- VCD cover
- Directed by: J. G. Krishna
- Written by: Srichandru (dialogue)
- Screenplay by: J. G. Krishna
- Based on: Budget Padmanabhan (Tamil)
- Produced by: N Srinivas
- Starring: Jaggesh Ravali Kruthika
- Cinematography: J. G. Krishna
- Edited by: Rajashekhar Reddy
- Music by: Sadhu Kokila
- Production company: Sushma Films
- Release date: 9 May 2001;
- Country: India
- Language: Kannada

= Jipuna Nanna Ganda =

Indian Kannada-language comedy drama film

Jipuna Nanna Ganda is a 2001 Indian Kannada-language comedy drama film directed by J. G. Krishna and starring Jaggesh, Ravali and Kruthika.
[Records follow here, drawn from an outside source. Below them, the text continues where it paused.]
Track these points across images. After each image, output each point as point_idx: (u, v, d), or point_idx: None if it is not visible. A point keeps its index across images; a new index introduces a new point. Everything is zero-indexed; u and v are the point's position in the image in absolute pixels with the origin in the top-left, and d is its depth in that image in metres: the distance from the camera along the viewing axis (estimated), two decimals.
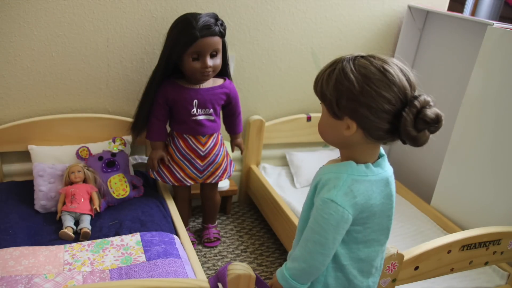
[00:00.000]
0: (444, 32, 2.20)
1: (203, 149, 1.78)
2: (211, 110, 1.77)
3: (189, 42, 1.59)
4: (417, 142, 0.94)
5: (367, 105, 0.93)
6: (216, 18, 1.66)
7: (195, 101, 1.73)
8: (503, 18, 3.13)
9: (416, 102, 0.92)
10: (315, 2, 2.11)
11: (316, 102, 1.06)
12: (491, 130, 1.76)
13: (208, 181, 1.85)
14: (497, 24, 1.72)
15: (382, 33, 2.32)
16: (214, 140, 1.81)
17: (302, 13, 2.11)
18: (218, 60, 1.69)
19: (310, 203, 1.07)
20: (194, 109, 1.73)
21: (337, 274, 1.10)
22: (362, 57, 0.98)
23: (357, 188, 0.99)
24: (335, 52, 2.26)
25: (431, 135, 0.96)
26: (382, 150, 1.08)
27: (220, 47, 1.68)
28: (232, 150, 2.00)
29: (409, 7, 2.25)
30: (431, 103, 0.94)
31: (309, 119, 2.27)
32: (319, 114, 1.06)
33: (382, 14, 2.28)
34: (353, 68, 0.95)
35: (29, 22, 1.70)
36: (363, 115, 0.94)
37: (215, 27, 1.62)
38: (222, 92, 1.78)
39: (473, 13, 3.14)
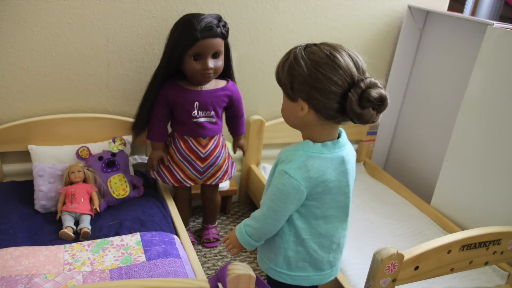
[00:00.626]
0: (444, 32, 2.20)
1: (203, 151, 1.77)
2: (212, 113, 1.75)
3: (190, 43, 1.58)
4: (362, 119, 1.03)
5: (316, 87, 1.04)
6: (219, 19, 1.64)
7: (196, 103, 1.71)
8: (503, 18, 3.13)
9: (361, 84, 1.02)
10: (315, 2, 2.11)
11: None
12: (491, 130, 1.76)
13: (208, 182, 1.84)
14: (497, 24, 1.72)
15: (382, 33, 2.32)
16: (215, 142, 1.80)
17: (302, 13, 2.11)
18: (219, 62, 1.67)
19: (271, 179, 1.18)
20: (195, 111, 1.72)
21: (298, 248, 1.19)
22: (314, 45, 1.09)
23: (311, 163, 1.09)
24: None
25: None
26: (343, 131, 1.18)
27: (222, 48, 1.66)
28: (234, 152, 1.99)
29: (409, 7, 2.25)
30: (379, 85, 1.03)
31: None
32: None
33: (382, 14, 2.28)
34: (303, 55, 1.06)
35: (29, 22, 1.70)
36: (313, 96, 1.05)
37: (217, 28, 1.60)
38: (224, 95, 1.77)
39: (473, 13, 3.14)
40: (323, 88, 1.03)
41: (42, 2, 1.69)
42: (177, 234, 1.66)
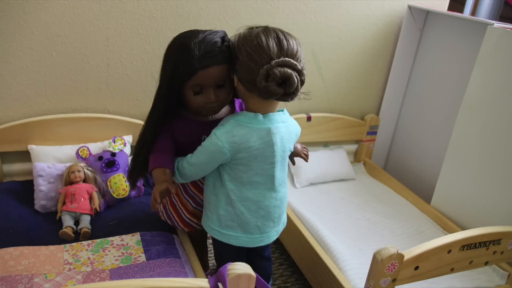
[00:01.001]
0: (444, 32, 2.20)
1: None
2: None
3: (188, 75, 1.26)
4: (268, 93, 1.16)
5: (240, 61, 1.21)
6: (223, 37, 1.30)
7: (204, 136, 1.38)
8: (503, 18, 3.12)
9: (273, 62, 1.14)
10: (315, 2, 2.11)
11: (316, 102, 1.11)
12: (491, 130, 1.76)
13: None
14: (497, 24, 1.72)
15: (382, 33, 2.32)
16: None
17: (302, 13, 2.11)
18: (225, 92, 1.33)
19: None
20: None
21: (227, 208, 1.34)
22: (253, 27, 1.24)
23: (237, 130, 1.24)
24: (335, 52, 2.26)
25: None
26: (285, 110, 1.33)
27: (226, 75, 1.31)
28: None
29: (409, 7, 2.25)
30: (289, 66, 1.15)
31: (309, 119, 2.27)
32: (319, 114, 1.13)
33: (382, 14, 2.28)
34: (241, 34, 1.24)
35: (29, 22, 1.70)
36: (238, 69, 1.22)
37: (219, 53, 1.26)
38: None
39: (473, 13, 3.14)
40: (244, 62, 1.19)
41: (42, 2, 1.69)
42: (177, 234, 1.66)
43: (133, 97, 1.96)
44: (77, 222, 1.60)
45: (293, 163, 1.59)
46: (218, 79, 1.29)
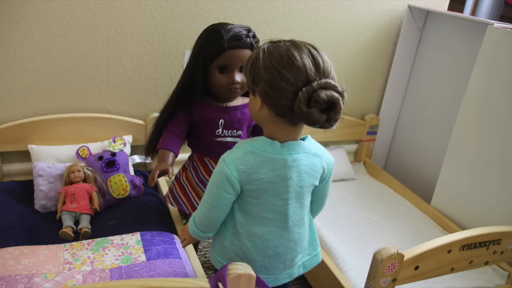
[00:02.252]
0: (444, 32, 2.20)
1: None
2: (240, 132, 1.55)
3: (216, 53, 1.40)
4: (309, 119, 0.99)
5: (269, 82, 1.02)
6: (248, 29, 1.47)
7: (222, 120, 1.51)
8: (503, 18, 3.13)
9: (314, 84, 0.98)
10: (315, 2, 2.11)
11: None
12: (491, 130, 1.76)
13: None
14: (497, 24, 1.72)
15: (382, 32, 2.32)
16: None
17: (302, 13, 2.11)
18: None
19: None
20: (220, 130, 1.52)
21: (233, 240, 1.19)
22: (279, 41, 1.08)
23: (248, 158, 1.08)
24: (335, 51, 2.26)
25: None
26: (308, 137, 1.17)
27: None
28: None
29: (409, 7, 2.25)
30: (333, 88, 1.00)
31: None
32: None
33: (382, 14, 2.28)
34: (265, 49, 1.06)
35: (29, 22, 1.70)
36: (265, 91, 1.03)
37: (246, 38, 1.43)
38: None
39: (473, 13, 3.14)
40: (275, 83, 1.01)
41: (42, 2, 1.69)
42: (177, 234, 1.65)
43: (133, 97, 1.96)
44: (77, 222, 1.60)
45: None
46: (242, 61, 1.41)
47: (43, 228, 1.57)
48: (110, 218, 1.66)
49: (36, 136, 1.82)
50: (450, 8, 2.49)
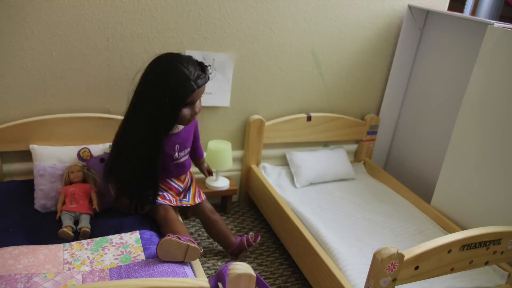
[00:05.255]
0: (444, 32, 2.20)
1: (182, 186, 1.79)
2: (189, 149, 1.76)
3: (187, 95, 1.51)
4: None
5: None
6: (201, 65, 1.58)
7: (177, 146, 1.68)
8: (503, 18, 3.13)
9: None
10: (315, 2, 2.11)
11: (316, 102, 1.07)
12: (491, 130, 1.76)
13: (189, 204, 1.80)
14: (497, 24, 1.72)
15: (382, 32, 2.32)
16: (189, 174, 1.85)
17: (302, 13, 2.11)
18: (199, 104, 1.64)
19: None
20: (176, 154, 1.69)
21: None
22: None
23: None
24: (335, 51, 2.26)
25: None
26: None
27: None
28: (206, 176, 2.04)
29: (410, 7, 2.25)
30: None
31: (309, 118, 2.27)
32: (319, 114, 1.08)
33: (383, 14, 2.28)
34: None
35: (29, 22, 1.70)
36: None
37: (206, 75, 1.56)
38: (193, 125, 1.79)
39: (473, 12, 3.14)
40: None
41: (42, 2, 1.69)
42: None
43: None
44: (76, 222, 1.60)
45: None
46: (203, 93, 1.59)
47: (43, 228, 1.57)
48: (109, 218, 1.66)
49: (36, 136, 1.82)
50: (450, 8, 2.49)
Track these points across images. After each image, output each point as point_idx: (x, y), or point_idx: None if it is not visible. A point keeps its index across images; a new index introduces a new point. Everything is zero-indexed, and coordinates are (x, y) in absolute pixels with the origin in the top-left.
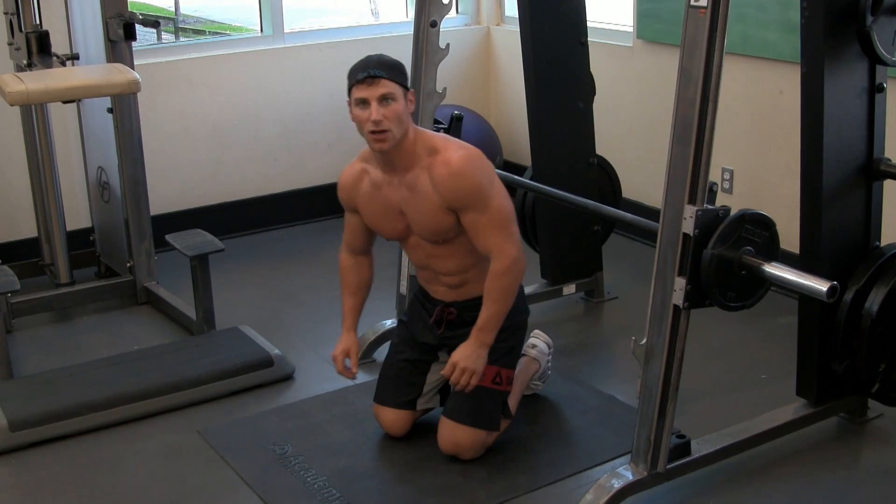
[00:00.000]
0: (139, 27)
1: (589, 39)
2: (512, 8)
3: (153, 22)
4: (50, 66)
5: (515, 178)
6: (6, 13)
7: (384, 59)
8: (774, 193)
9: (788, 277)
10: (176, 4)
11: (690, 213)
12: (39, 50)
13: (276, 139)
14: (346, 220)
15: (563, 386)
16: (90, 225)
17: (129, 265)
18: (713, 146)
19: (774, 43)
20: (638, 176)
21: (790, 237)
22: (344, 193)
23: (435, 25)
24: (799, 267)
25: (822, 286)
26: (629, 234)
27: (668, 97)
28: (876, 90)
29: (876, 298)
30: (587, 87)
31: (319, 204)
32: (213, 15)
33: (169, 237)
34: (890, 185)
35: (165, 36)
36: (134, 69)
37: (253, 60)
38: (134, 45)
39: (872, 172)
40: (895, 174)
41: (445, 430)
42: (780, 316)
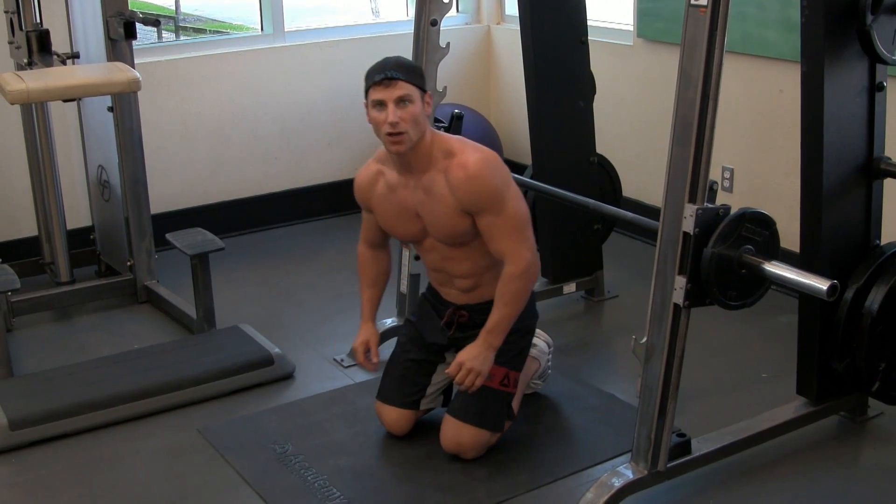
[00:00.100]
0: (140, 26)
1: (589, 38)
2: (512, 7)
3: (153, 21)
4: (50, 64)
5: (516, 176)
6: (7, 12)
7: (402, 61)
8: (774, 192)
9: (789, 276)
10: (176, 3)
11: (691, 211)
12: (40, 49)
13: (276, 138)
14: (363, 216)
15: (563, 384)
16: (90, 223)
17: (129, 264)
18: (713, 145)
19: (775, 42)
20: (638, 175)
21: (790, 236)
22: (360, 194)
23: (435, 24)
24: (799, 266)
25: (822, 285)
26: (629, 232)
27: (668, 96)
28: (876, 89)
29: (876, 297)
30: (587, 85)
31: (319, 203)
32: (213, 13)
33: (169, 236)
34: (890, 183)
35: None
36: (134, 68)
37: (253, 59)
38: (134, 43)
39: (872, 171)
40: (895, 173)
41: (450, 428)
42: (780, 315)
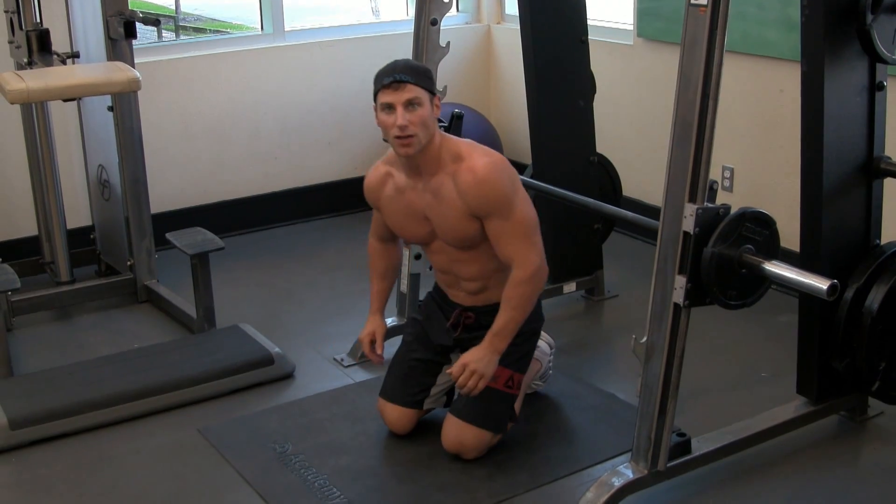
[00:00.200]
0: (140, 25)
1: (589, 37)
2: (512, 6)
3: (154, 20)
4: (50, 64)
5: None
6: (7, 11)
7: (411, 63)
8: (775, 192)
9: (789, 276)
10: (176, 3)
11: (691, 211)
12: (40, 48)
13: (276, 137)
14: (373, 212)
15: (563, 384)
16: (90, 223)
17: (129, 263)
18: (713, 144)
19: (775, 41)
20: (638, 174)
21: (790, 235)
22: (369, 194)
23: (435, 24)
24: (799, 265)
25: (822, 284)
26: (630, 232)
27: (668, 95)
28: (876, 88)
29: (876, 297)
30: (587, 85)
31: (320, 202)
32: (213, 13)
33: (169, 235)
34: (890, 183)
35: (166, 34)
36: (134, 67)
37: (253, 59)
38: (134, 43)
39: (872, 171)
40: (895, 172)
41: (452, 428)
42: (780, 314)
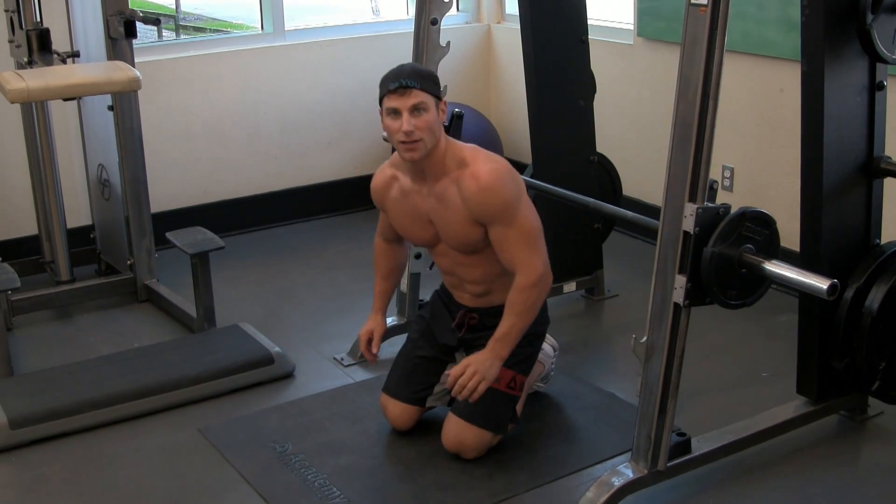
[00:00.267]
0: (140, 25)
1: (589, 37)
2: (512, 6)
3: (154, 19)
4: (50, 63)
5: None
6: (7, 10)
7: (416, 68)
8: (775, 191)
9: (789, 275)
10: (176, 2)
11: (691, 210)
12: (40, 47)
13: (276, 137)
14: (380, 213)
15: (563, 383)
16: (91, 222)
17: (129, 263)
18: (713, 144)
19: (775, 41)
20: (638, 174)
21: (790, 235)
22: (376, 196)
23: (435, 23)
24: (799, 265)
25: (822, 284)
26: (630, 231)
27: (668, 95)
28: (876, 88)
29: (876, 296)
30: (588, 84)
31: (320, 202)
32: (213, 12)
33: (169, 235)
34: (890, 183)
35: (166, 33)
36: (134, 67)
37: (253, 58)
38: (134, 42)
39: (872, 170)
40: (895, 172)
41: (452, 427)
42: (780, 314)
The film was a remake of the Tamil film Budget Padmanabhan (2000).

== Production ==
This film marked Jaggesh's third collaboration with his classmate J. G. Krishna after Drona and Nannaseya Hoove (both 1999). This was the first time he worked with J. G. Krishna as a director as Krishna previously worked with him as a cinematographer.

== Music ==
The music was composed by Sadhu Kokila.

Track listing
| No. | Title | Lyrics | Singer(s) | Length |
|---|---|---|---|---|
| 1. | "Budgetettu Budgettu" | Srichandru | Manu |  |
| 2. | "Kanasina Hakki" | Srichandru | Unni Krishnan |  |
| 3. | "Manase Manase" | V. Manohar | Nanditha, Rajesh Krishnan |  |
| 4. | "O Santhoshada" | Srichandru | Jaggesh, Nanditha, Sadhu Kokila |  |
| 5. | "Dham Are Dham" | V. Manohar | Anuradha Sriram, Rajesh Krishnan |  |
| 6. | "Yellello Swartha" | Srichandru | Srinivas |  |

== Box office ==
The film was a box office success and ran for a hundred days, thereby becoming the first Jaggesh film to do so in his nearly twenty-year-old career.